====== Passage provided ======
Louisa Eva Gould (7 October 1891 – February 1945) was a Jersey shopkeeper and a member of the British resistance movement in the Channel Islands during World War II. From 1942 until her arrest in 1944, Gould sheltered an escaped Soviet slave worker known as Feodor Polycarpovitch Burriy on the island of Jersey. Following a trial, she was sent to the Ravensbrück concentration camp where she was gassed to death in 1945. In 2010 she was posthumously named a British Hero of the Holocaust.

Life
Gould was born Louisa Eva Le Druillenec in St Ouen, Jersey, on 7 October 1891. For most of her life she ran a grocery store at La Fontaine, Millais in St Ouen.

Gould had two sons, Ralph and Edward, both of whom enlisted in the British armed forces during World War II. Edward, an officer in the Royal Navy Volunteer Reserve, was killed in action in 1941.

Resistance
During the World War II occupation of the Channel Islands, the Nazis used captured Russian soldiers as slave workers. 
Beginning in late 1942, Gould hid Fyodr Polycarpovitch Burriy, an escaped Soviet slave and former pilot who had been captured after his aircraft had been shot down. Aware of the severe penalties for harbouring enemies of the Germans, Gould said simply "I have to do something for another mother's son." Gould hid Burriy inside her St. Ouen home for 18 months.
======
**Try it**:
Reproduce the passage on Louisa Gould from "Gould had two" to "as slave workers.", substituting "Royal Naval Reserve" for "Royal Navy Volunteer Reserve". Rely only on the text above for these tasks.
====== Supplied records ======
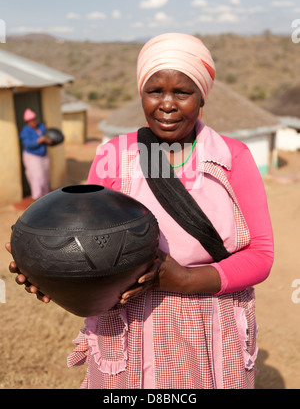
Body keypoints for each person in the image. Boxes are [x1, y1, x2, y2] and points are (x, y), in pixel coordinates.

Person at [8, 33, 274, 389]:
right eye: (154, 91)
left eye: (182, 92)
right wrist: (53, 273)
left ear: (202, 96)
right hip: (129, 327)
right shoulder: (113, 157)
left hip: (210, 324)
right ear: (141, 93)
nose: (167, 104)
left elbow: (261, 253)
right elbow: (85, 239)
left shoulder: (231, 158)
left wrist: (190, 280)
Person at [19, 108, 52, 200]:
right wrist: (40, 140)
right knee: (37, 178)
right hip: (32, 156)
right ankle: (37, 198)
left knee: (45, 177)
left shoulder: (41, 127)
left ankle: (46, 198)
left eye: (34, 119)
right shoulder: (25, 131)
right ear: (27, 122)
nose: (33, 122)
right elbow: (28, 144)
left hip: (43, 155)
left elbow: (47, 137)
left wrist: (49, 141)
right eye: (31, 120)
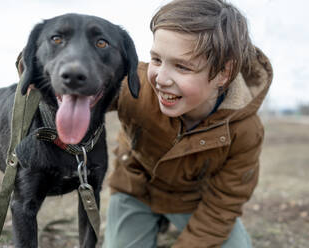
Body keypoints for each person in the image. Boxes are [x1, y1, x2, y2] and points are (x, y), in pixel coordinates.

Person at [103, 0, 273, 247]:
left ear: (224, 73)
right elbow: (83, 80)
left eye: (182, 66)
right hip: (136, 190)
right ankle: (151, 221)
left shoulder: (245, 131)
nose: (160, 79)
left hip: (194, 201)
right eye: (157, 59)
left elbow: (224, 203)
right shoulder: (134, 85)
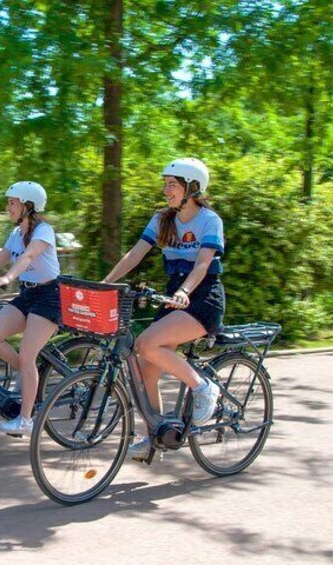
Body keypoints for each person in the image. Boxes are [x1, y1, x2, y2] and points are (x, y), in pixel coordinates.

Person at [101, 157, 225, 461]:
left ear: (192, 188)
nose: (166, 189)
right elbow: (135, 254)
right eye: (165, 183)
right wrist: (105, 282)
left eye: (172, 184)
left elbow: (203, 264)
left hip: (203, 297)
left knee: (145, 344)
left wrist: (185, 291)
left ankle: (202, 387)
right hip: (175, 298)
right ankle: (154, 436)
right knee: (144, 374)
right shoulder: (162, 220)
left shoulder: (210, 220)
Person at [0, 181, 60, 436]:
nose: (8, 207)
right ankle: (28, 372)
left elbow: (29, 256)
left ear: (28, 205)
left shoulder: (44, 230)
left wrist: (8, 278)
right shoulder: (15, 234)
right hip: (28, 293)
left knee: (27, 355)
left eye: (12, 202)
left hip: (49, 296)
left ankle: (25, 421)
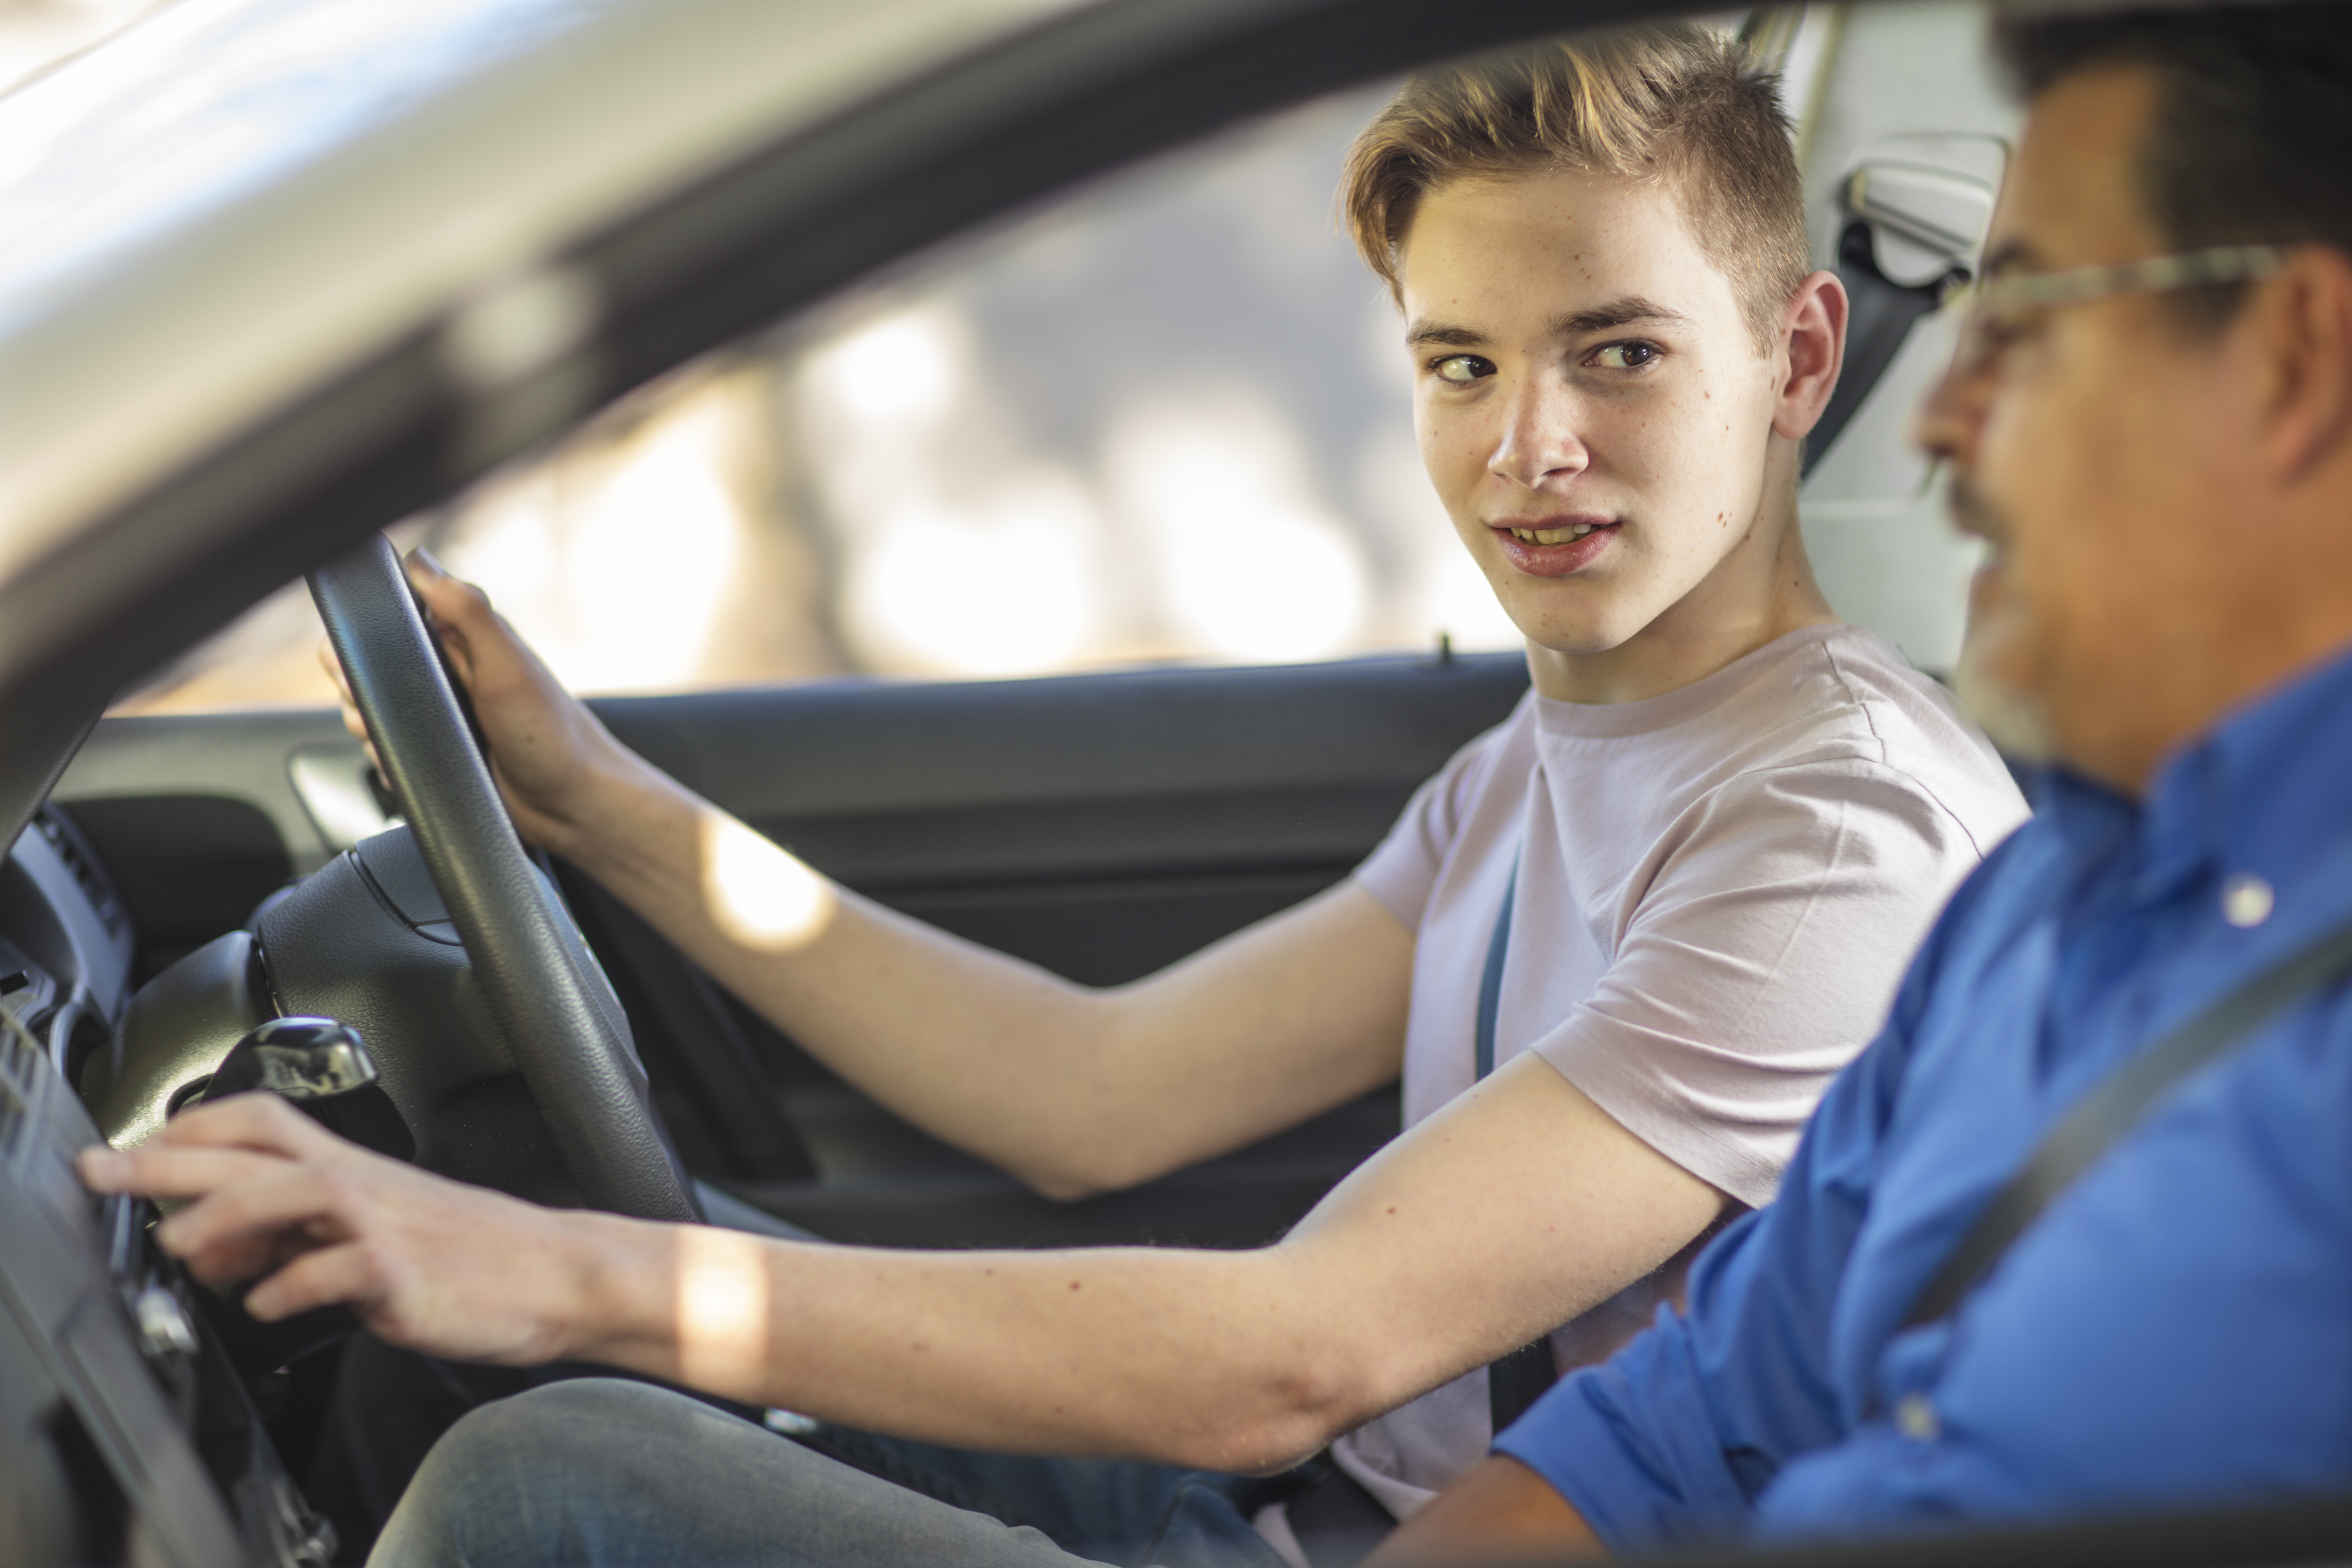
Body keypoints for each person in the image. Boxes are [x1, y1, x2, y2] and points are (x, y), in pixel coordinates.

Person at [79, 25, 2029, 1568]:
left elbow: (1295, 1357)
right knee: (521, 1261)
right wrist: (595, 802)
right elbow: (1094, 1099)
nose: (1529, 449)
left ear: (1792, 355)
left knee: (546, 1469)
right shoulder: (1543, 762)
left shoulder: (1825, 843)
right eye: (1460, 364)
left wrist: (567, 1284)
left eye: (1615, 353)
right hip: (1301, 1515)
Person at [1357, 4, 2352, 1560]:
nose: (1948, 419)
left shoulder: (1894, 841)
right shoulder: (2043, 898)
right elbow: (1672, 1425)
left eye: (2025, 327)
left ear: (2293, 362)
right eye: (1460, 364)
======
**Solution below**:
Gould had two sons, Ralph and Edward, both of whom enlisted in the British armed forces during World War II. Edward, an officer in the Royal Naval Reserve, was killed in action in 1941.

Resistance
During the World War II occupation of the Channel Islands, the Nazis used captured Russian soldiers as slave workers.